I have a loan with a Credit union its nearly paid off, i was at first paying over the original agreed price but one day the  Teller in the  CU said to me your paying to much back.

So i decided to cut it way down which was fine for a few years but then i started going into arrears cause this agreed price had caught up with me  and now i must pay back the agreed price of a 100   euro a week,


I only owe 2000 euro should i just pay this back now or do it for 20 Weeks x 100 euros


----------



## RedOnion (16 Jan 2020)

If you have the money to repay it, just repay and save the interest.


----------



## faolteam (16 Jan 2020)

RedOnion said:


> If you have the money to repay it, just repay and save the interest.

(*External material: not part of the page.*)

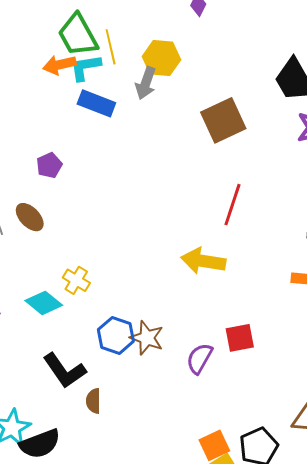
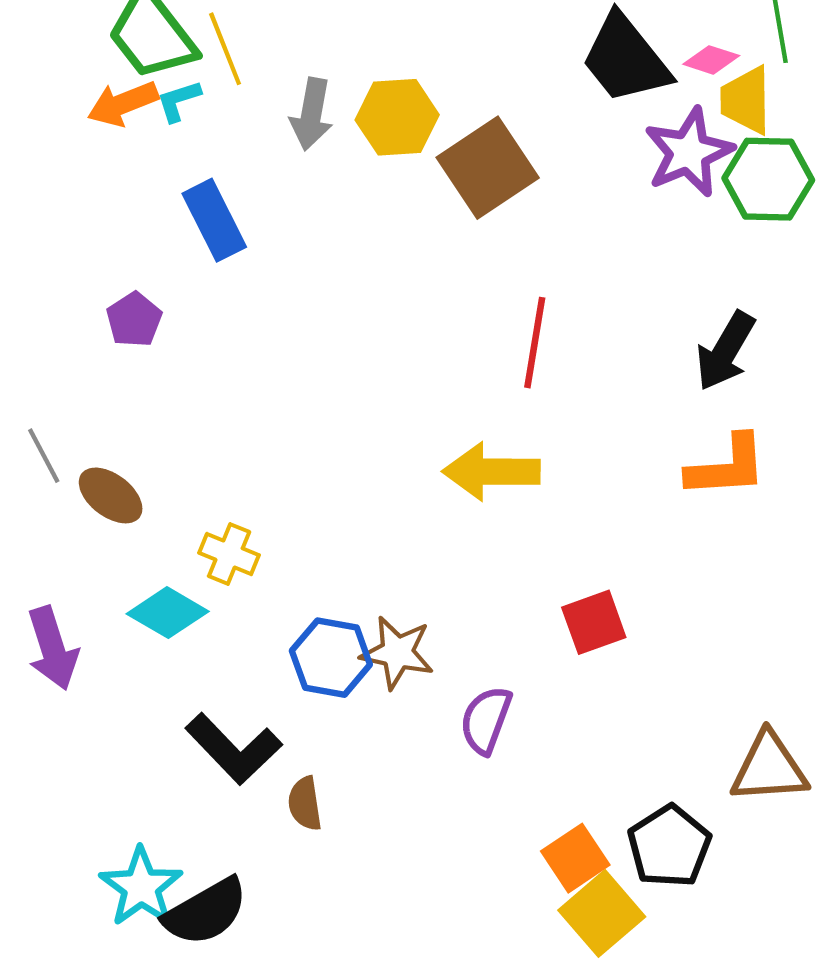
yellow hexagon: (161, 58) -> (397, 117), moved
cyan L-shape: (85, 67) -> (179, 101), size x0.7
blue rectangle: (96, 103) -> (214, 220), moved, turned 51
brown ellipse: (30, 217) -> (111, 495), moved
purple semicircle: (199, 358) -> (486, 720), moved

Sorry i should have said i was trying to get tax relief for the car as im self employed which would be now 5 years


----------



## RedOnion (17 Jan 2020)

faolteam said:


> Sorry i should have said i was trying to get tax relief for the car as im self employed which would be now 5 years


How does that impact? Is it a lease?


----------



## faolteam (18 Jan 2020)

RedOnion said:


> How does that impact? Is it a lease?



its a taxi you get depreciation as self employed


----------



## RedOnion (18 Jan 2020)

faolteam said:


> its a taxi you get depreciation as self employed


Yes. So how does the loan matter?


----------



## faolteam (20 Jan 2020)

well the longer you have the loan, you get tax relief


----------



## RedOnion (20 Jan 2020)

faolteam said:


> well the longer you have the loan, you get tax relief


You're making a classic mistake.

You get 2 tax reliefs:.
1. Capital allowances (depreciation). You'd get this even if you'd both the car with cash. The loan has nothing to do with it.
2. Loan interest relief. You get to claim any business interest as an expense. If you've no loan, there's no interest and no relief. But even after tax relief there's an expense. So if you've the money lying around, I'd just pay it off.


----------



## faolteam (20 Jan 2020)

cheers


----------